İkrar edilen vakıalar tartışmalı değildir ve ispat edilmesi gerekmez (HMK m. 172/2 ve 188/1). Daha doğrusu, mahkeme içi ikrar, bunu yapan taraf aleyhine kesin delil sağlar.
Bir kesin delil, ikrardır. Yani, lehine ikrar edilen taraf, artık ikrar edilen vakıanın doğruluğunu ispat etmek için herhangi bir delil göstermek zorunda değildir. Hakim de ikrar ile bağlıdır. Bu nedenle, ikrarın doğru olup olmadığı konusunda delil dinleyemez veya bu konuda delil gösterilmesini isteyemez. Sadece ikrarın doğru olduğunu kabul etmek zorundadır.
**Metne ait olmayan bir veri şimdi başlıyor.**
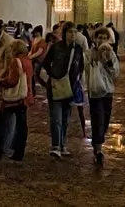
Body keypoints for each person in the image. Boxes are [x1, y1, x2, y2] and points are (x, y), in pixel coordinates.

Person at [40, 21, 84, 157]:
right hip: (55, 86)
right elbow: (45, 63)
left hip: (69, 88)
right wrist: (54, 75)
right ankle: (55, 146)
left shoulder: (77, 49)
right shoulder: (56, 47)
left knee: (65, 118)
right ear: (65, 33)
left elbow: (80, 67)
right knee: (56, 118)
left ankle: (63, 144)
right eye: (70, 32)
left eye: (75, 32)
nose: (73, 35)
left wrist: (77, 81)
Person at [0, 39, 34, 162]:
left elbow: (12, 81)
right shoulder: (28, 61)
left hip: (12, 99)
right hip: (24, 97)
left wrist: (0, 82)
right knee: (22, 127)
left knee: (1, 125)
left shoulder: (15, 61)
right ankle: (19, 153)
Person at [83, 27, 120, 164]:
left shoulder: (111, 54)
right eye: (99, 38)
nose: (102, 40)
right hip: (95, 92)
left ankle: (98, 140)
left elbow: (115, 73)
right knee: (97, 118)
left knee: (105, 119)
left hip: (108, 91)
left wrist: (107, 61)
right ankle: (98, 148)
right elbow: (85, 71)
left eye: (105, 38)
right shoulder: (88, 54)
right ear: (95, 39)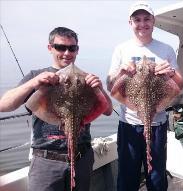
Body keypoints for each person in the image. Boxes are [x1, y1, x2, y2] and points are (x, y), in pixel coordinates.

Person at [0, 27, 113, 191]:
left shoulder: (86, 78)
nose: (67, 53)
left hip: (82, 159)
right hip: (46, 162)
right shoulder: (36, 76)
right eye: (60, 47)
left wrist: (99, 89)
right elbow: (4, 105)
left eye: (72, 48)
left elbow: (108, 110)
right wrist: (34, 84)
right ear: (50, 48)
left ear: (77, 50)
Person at [106, 1, 183, 191]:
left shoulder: (165, 49)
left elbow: (179, 85)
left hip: (157, 124)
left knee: (157, 176)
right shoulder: (121, 49)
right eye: (137, 19)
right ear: (130, 23)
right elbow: (110, 86)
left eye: (146, 19)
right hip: (129, 124)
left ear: (153, 21)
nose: (142, 23)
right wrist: (120, 72)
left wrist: (171, 73)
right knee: (127, 174)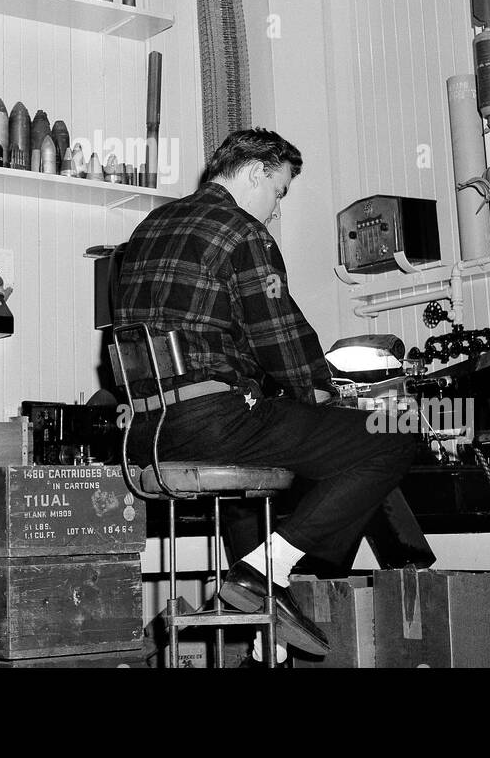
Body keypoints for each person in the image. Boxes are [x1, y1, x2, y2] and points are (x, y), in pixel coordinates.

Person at [113, 128, 419, 655]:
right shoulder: (243, 233)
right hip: (211, 425)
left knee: (272, 472)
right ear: (256, 171)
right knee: (394, 435)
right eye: (278, 192)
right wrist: (324, 392)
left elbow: (206, 331)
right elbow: (279, 333)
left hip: (146, 436)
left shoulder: (148, 227)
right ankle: (262, 573)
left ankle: (256, 613)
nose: (275, 210)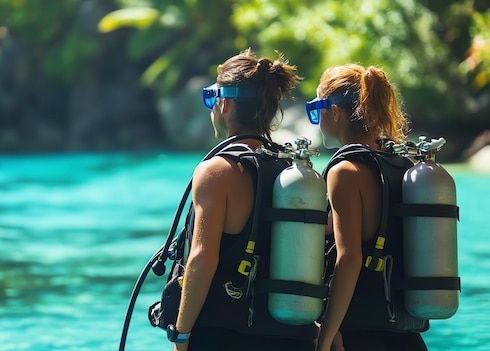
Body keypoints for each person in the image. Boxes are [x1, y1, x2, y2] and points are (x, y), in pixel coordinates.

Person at [171, 48, 317, 351]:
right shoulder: (295, 173)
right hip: (294, 336)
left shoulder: (217, 171)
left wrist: (182, 335)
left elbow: (203, 257)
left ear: (224, 105)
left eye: (212, 100)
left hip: (225, 336)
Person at [308, 64, 429, 351]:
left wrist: (326, 335)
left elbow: (349, 260)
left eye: (315, 110)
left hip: (361, 332)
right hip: (407, 334)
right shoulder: (404, 165)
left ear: (334, 113)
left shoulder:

Yukarıdaki açıklamalar, taraflarca getirilme ilkesinin (HMK m. 25) uygulandığı davalar için geçerlidir. Bununla birlikte, kendiliğinden araştırma ilkesinin uygulandığı davalarda, hakim genellikle ikrara bağlı değildir; bu nedenle, ikrar bir takdiri kanıtıdır. Ancak TMK m. 166/3 ile bu kurala istisna getirildiği gibi, davalı kadının TMK m. 149/2 anlamındaki önemli bir niteliğe sahip olmadığını iddia etmesi, TMK m. 184/3’te “hakimi bağlamaz” diye tanımlanan ikrarlardan değildir. evlenmenin feshi davasında.